GOAL OF THE EXERCISE —
Repeat nothing but the lines below running from the one containing "right knee: (72, 234)" to the one containing "left hip: (293, 609)". Keep both end lines.

(DATA FOR ANALYSIS begins)

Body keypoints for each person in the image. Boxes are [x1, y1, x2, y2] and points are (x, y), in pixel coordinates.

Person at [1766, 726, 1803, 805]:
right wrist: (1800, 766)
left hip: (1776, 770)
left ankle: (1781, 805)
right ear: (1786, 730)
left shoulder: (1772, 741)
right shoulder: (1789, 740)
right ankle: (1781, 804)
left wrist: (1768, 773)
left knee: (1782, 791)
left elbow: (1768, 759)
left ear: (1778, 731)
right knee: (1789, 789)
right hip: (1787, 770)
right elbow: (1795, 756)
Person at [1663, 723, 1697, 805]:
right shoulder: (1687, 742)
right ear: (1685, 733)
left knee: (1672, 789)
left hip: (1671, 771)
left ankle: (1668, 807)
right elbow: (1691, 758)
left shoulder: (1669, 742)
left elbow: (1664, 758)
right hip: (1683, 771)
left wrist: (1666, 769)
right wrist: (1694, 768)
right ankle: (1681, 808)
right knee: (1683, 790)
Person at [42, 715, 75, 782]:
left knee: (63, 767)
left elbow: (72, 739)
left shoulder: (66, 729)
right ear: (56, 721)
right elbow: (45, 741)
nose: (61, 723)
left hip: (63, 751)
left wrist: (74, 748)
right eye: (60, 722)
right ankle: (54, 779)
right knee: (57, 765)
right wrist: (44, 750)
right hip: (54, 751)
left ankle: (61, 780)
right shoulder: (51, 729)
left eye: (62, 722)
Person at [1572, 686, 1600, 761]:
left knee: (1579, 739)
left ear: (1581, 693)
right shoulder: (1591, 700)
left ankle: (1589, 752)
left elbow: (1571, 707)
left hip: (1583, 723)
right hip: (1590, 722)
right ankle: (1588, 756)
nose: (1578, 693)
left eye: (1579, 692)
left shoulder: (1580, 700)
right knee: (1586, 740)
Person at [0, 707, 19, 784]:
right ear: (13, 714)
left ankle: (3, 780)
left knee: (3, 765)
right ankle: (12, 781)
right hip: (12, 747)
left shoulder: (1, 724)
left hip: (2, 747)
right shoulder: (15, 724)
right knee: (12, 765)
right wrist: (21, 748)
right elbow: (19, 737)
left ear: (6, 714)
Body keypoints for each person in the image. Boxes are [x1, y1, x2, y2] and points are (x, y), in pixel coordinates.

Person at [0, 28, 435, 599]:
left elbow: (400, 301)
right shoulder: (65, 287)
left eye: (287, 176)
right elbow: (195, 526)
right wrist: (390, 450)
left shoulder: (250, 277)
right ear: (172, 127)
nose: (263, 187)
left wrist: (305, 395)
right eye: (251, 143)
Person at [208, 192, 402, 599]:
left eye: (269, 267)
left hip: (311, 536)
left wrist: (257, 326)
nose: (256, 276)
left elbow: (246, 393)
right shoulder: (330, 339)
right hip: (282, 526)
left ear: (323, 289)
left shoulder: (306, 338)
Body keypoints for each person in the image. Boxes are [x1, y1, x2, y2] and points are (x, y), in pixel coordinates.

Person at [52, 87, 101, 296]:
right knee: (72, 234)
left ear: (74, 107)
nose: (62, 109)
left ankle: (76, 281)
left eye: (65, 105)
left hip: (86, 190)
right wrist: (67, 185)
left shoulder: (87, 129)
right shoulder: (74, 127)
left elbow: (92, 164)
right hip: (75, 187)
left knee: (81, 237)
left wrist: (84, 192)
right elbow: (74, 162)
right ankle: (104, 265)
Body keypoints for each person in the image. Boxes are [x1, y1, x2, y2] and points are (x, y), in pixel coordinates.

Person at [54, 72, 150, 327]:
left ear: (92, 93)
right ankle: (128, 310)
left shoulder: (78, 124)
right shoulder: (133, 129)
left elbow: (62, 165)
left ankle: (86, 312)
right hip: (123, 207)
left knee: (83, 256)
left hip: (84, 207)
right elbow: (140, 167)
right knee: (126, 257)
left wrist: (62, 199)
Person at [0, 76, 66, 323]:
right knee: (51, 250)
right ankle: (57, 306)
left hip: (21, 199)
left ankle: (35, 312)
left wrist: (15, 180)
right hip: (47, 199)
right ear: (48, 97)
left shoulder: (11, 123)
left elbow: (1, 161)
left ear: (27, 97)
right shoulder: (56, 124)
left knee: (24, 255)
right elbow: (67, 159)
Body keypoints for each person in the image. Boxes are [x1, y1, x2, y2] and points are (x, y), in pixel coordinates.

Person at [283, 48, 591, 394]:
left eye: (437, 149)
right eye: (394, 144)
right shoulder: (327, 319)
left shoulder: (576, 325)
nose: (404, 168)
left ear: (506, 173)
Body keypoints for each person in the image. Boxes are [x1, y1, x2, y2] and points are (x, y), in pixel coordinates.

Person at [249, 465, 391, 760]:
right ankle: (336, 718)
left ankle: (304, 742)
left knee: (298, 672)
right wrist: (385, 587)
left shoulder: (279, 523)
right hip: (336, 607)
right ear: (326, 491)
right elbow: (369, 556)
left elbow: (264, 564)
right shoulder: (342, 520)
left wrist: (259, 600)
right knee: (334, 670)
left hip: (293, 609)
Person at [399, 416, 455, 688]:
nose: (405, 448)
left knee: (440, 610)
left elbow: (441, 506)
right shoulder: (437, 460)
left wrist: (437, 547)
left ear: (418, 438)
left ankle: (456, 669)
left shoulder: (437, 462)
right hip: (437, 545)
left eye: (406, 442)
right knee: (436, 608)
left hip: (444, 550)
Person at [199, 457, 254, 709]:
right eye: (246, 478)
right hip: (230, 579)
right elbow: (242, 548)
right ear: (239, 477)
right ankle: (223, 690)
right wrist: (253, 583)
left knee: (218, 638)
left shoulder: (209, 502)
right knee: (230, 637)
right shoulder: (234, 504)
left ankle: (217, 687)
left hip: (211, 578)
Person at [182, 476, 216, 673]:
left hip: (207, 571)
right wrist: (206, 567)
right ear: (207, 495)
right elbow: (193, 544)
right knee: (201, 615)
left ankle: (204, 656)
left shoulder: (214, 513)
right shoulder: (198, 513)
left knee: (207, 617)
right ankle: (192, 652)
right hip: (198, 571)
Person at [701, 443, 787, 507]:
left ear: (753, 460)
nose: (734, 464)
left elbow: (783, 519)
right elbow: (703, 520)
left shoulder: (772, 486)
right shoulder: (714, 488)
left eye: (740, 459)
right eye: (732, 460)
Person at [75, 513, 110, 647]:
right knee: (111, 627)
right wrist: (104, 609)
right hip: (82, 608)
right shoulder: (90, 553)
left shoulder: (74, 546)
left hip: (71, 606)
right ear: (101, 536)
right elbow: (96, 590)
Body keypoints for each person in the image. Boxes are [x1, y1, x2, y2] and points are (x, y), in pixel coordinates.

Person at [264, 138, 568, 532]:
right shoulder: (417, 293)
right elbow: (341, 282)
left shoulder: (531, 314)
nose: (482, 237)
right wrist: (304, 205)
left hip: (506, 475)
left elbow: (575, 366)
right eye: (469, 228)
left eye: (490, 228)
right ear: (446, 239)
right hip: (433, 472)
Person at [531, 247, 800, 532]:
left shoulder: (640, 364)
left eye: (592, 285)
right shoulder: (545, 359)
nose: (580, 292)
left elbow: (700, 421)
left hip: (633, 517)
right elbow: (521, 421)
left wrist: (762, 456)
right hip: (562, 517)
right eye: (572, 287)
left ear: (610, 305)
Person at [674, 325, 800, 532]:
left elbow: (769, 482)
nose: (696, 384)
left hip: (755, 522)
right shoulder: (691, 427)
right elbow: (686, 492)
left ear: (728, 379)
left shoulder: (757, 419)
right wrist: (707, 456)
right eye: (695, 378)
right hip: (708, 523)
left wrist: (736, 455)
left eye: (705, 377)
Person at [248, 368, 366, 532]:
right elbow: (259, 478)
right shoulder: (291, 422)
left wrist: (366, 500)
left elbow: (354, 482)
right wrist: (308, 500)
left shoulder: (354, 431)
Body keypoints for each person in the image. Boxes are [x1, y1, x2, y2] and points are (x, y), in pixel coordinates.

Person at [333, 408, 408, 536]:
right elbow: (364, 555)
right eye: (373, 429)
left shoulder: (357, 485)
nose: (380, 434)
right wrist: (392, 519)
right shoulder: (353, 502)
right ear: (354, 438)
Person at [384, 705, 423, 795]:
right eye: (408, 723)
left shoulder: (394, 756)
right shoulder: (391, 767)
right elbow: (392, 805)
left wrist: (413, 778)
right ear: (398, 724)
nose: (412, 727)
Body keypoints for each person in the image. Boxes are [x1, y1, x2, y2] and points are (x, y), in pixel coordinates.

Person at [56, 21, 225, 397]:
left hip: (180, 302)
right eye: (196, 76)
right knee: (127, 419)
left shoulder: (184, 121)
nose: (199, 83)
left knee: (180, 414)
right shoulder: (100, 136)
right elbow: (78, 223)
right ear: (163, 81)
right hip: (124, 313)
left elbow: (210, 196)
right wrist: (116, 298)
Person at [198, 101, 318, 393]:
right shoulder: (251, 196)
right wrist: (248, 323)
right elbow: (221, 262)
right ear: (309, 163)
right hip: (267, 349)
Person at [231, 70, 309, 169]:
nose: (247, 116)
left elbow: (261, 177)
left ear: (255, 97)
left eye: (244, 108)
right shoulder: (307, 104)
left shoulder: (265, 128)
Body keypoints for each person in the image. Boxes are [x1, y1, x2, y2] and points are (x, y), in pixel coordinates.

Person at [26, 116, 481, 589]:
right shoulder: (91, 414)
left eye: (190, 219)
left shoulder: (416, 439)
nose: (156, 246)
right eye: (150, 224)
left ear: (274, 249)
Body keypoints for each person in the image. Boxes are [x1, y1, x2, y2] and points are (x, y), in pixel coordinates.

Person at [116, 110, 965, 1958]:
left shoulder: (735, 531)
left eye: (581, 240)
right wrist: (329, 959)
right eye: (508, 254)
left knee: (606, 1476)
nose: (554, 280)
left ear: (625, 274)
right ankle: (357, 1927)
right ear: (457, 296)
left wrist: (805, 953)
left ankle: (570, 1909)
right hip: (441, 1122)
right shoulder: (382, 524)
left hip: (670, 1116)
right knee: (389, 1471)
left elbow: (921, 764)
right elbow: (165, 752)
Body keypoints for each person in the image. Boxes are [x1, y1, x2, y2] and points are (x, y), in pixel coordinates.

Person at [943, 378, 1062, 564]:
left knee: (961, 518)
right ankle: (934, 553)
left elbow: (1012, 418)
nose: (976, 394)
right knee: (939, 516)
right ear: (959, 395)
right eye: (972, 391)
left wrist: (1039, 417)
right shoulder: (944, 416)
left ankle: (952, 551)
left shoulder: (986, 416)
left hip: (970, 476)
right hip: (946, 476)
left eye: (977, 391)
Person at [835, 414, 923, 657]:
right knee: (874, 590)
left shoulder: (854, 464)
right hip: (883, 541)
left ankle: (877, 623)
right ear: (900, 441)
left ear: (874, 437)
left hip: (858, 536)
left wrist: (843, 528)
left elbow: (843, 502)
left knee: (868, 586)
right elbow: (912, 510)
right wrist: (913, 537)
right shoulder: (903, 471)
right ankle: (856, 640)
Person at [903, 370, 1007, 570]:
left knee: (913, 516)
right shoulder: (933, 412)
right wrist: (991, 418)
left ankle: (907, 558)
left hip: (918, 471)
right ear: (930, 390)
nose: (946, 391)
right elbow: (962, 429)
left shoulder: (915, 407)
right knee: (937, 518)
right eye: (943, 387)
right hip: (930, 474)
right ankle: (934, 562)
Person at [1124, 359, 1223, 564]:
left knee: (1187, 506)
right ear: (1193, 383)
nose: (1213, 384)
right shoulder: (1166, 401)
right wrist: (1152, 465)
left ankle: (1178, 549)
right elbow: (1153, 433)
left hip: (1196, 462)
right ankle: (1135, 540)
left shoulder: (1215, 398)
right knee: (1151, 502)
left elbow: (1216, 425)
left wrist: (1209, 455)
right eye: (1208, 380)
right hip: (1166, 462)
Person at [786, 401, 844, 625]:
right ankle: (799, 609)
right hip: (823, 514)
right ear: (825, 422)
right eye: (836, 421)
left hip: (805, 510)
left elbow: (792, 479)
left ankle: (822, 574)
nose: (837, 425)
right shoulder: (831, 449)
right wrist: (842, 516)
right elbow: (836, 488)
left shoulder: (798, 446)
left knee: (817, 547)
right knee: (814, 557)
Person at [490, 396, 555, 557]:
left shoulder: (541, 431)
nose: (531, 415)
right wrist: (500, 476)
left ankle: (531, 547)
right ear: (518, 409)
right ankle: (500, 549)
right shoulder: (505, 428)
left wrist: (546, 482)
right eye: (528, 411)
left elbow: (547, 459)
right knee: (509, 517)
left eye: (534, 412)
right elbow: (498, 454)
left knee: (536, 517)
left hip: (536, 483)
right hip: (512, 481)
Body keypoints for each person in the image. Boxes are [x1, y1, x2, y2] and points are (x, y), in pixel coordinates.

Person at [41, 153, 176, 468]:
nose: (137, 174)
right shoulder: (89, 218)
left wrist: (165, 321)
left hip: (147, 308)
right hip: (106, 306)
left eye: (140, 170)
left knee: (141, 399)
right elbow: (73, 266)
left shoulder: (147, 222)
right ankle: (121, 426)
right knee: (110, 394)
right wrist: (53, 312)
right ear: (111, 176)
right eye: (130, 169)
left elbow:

(DATA FOR ANALYSIS ends)

EXERCISE RESPONSE —
right knee: (72, 234)
left ear: (74, 107)
nose: (62, 109)
left ankle: (76, 281)
left eye: (65, 105)
left hip: (86, 190)
right wrist: (67, 185)
left shoulder: (87, 129)
right shoulder: (74, 127)
left elbow: (92, 164)
right hip: (75, 187)
left knee: (81, 237)
left wrist: (84, 192)
right elbow: (74, 162)
right ankle: (104, 265)
Body keypoints for each person in the image. Boxes are [x1, y1, x2, y2] and points are (x, y), in pixel coordinates.

Person at [54, 72, 150, 327]:
left ear: (92, 93)
right ankle: (128, 310)
left shoulder: (78, 124)
right shoulder: (133, 129)
left elbow: (62, 165)
left ankle: (86, 312)
right hip: (123, 207)
left knee: (83, 256)
left hip: (84, 207)
right elbow: (140, 167)
right knee: (126, 257)
left wrist: (62, 199)
Person at [0, 76, 66, 323]:
right knee: (51, 250)
right ankle: (57, 306)
left hip: (21, 199)
left ankle: (35, 312)
left wrist: (15, 180)
right hip: (47, 199)
right ear: (48, 97)
left shoulder: (11, 123)
left elbow: (1, 161)
left ear: (27, 97)
right shoulder: (56, 124)
left knee: (24, 255)
right elbow: (67, 159)
Body keypoints for each person in the image. Boxes are [x1, y1, x2, y2] and points are (x, y), in pixel coordinates.

Person at [283, 48, 591, 394]:
left eye: (437, 149)
right eye: (394, 144)
right shoulder: (327, 319)
left shoulder: (576, 325)
nose: (404, 168)
left ear: (506, 173)
Body keypoints for each person in the image. Boxes are [x1, y1, x2, y2] and points are (x, y), in pixel coordinates.

Person at [249, 465, 391, 760]:
right ankle: (336, 718)
left ankle: (304, 742)
left knee: (298, 672)
right wrist: (385, 587)
left shoulder: (279, 523)
right hip: (336, 607)
right ear: (326, 491)
right elbow: (369, 556)
left elbow: (264, 564)
right shoulder: (342, 520)
left wrist: (259, 600)
right knee: (334, 670)
left hip: (293, 609)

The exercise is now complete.